■ Problem to work on ■
Copy every line of text from the material below verbatim, omitting the pictures.

■ Dataset excerpts ■
*** Block opens ***

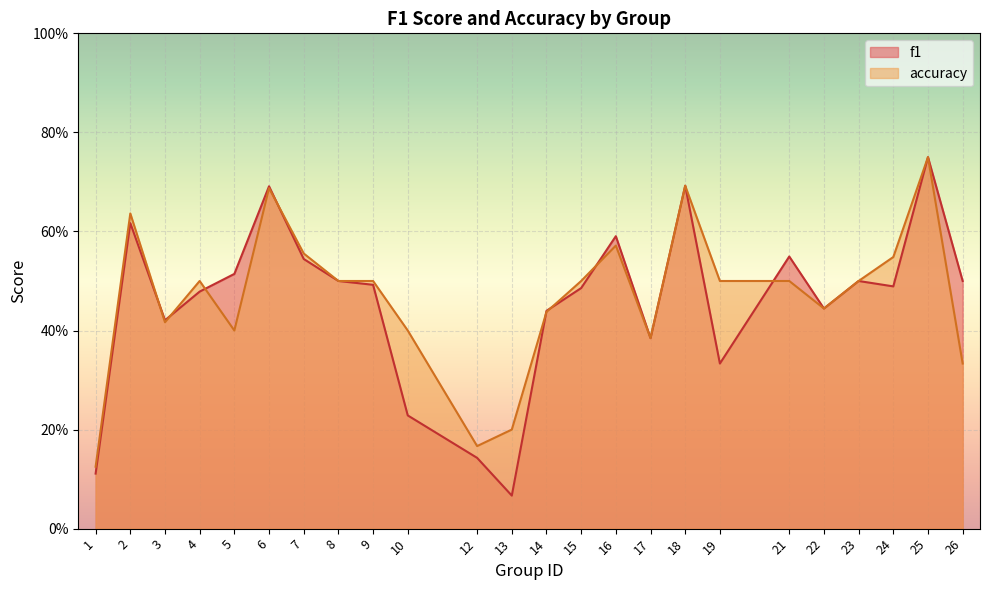

What is the value of the f1 point at the 13th from the left?

0.4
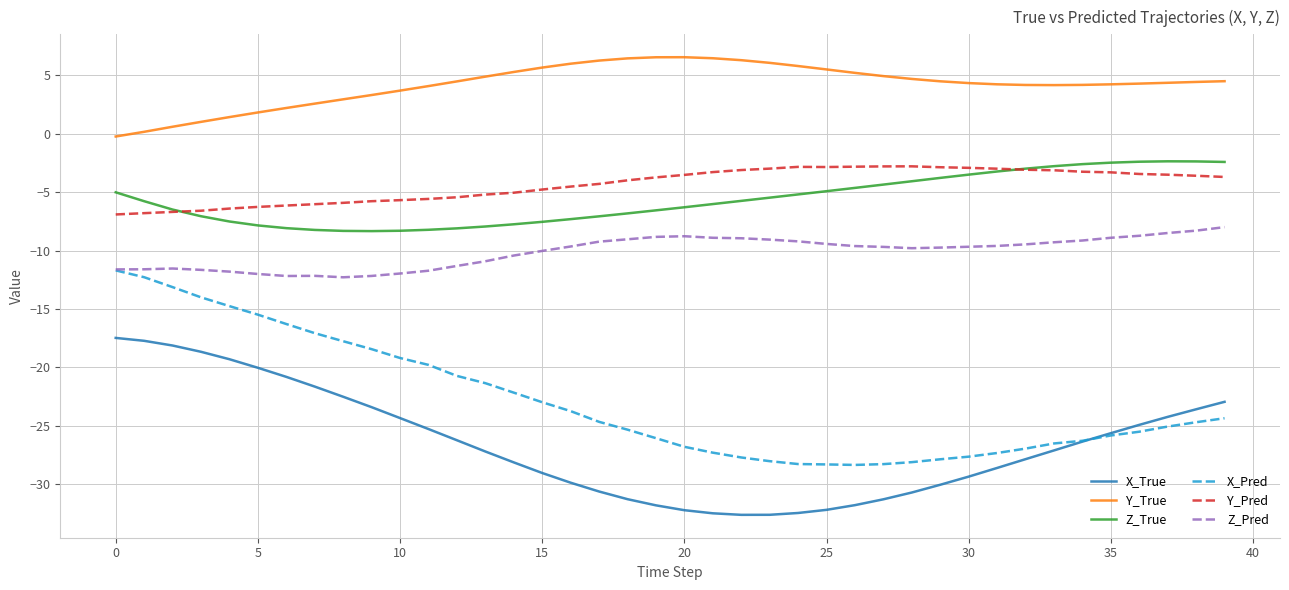

True or false: Y_True and X_Pred intersect in this chart.

False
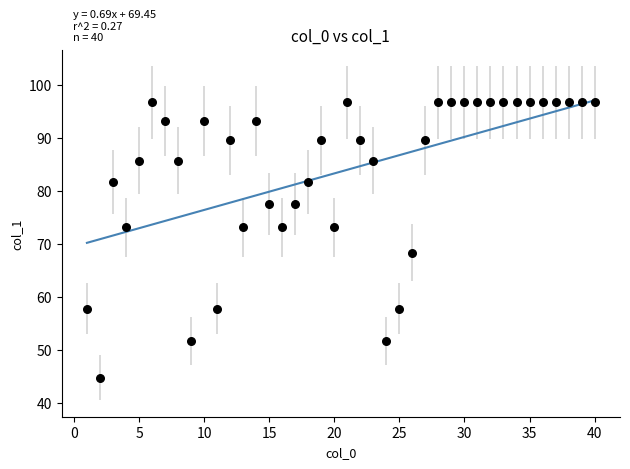

What is the range of Y values (max minus min)?

51.9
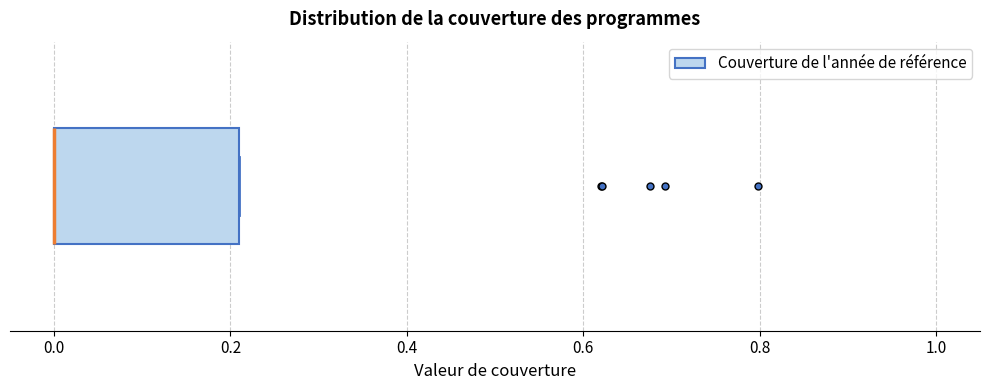

Transcribe this box plot: give where the median line is, the range the box spans, and where the two whiskers end, as read against the x-axis. The values are not printed on the chart, so give them approximately, as read against the axis.

median 0.0 (drawn on the box's left edge), box 0.0 to 0.2, whiskers 0.0 to 0.2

*** Block closes ***

■ Your solution ■
What is the value of the f1 point at the 13th from the left?

0.4

True or false: Y_True and X_Pred intersect in this chart.

False

What is the range of Y values (max minus min)?

51.9

Transcribe this box plot: give where the median line is, the range the box spans, and where the two whiskers end, as read against the x-axis. The values are not printed on the chart, so give them approximately, as read against the axis.

median 0.0 (drawn on the box's left edge), box 0.0 to 0.2, whiskers 0.0 to 0.2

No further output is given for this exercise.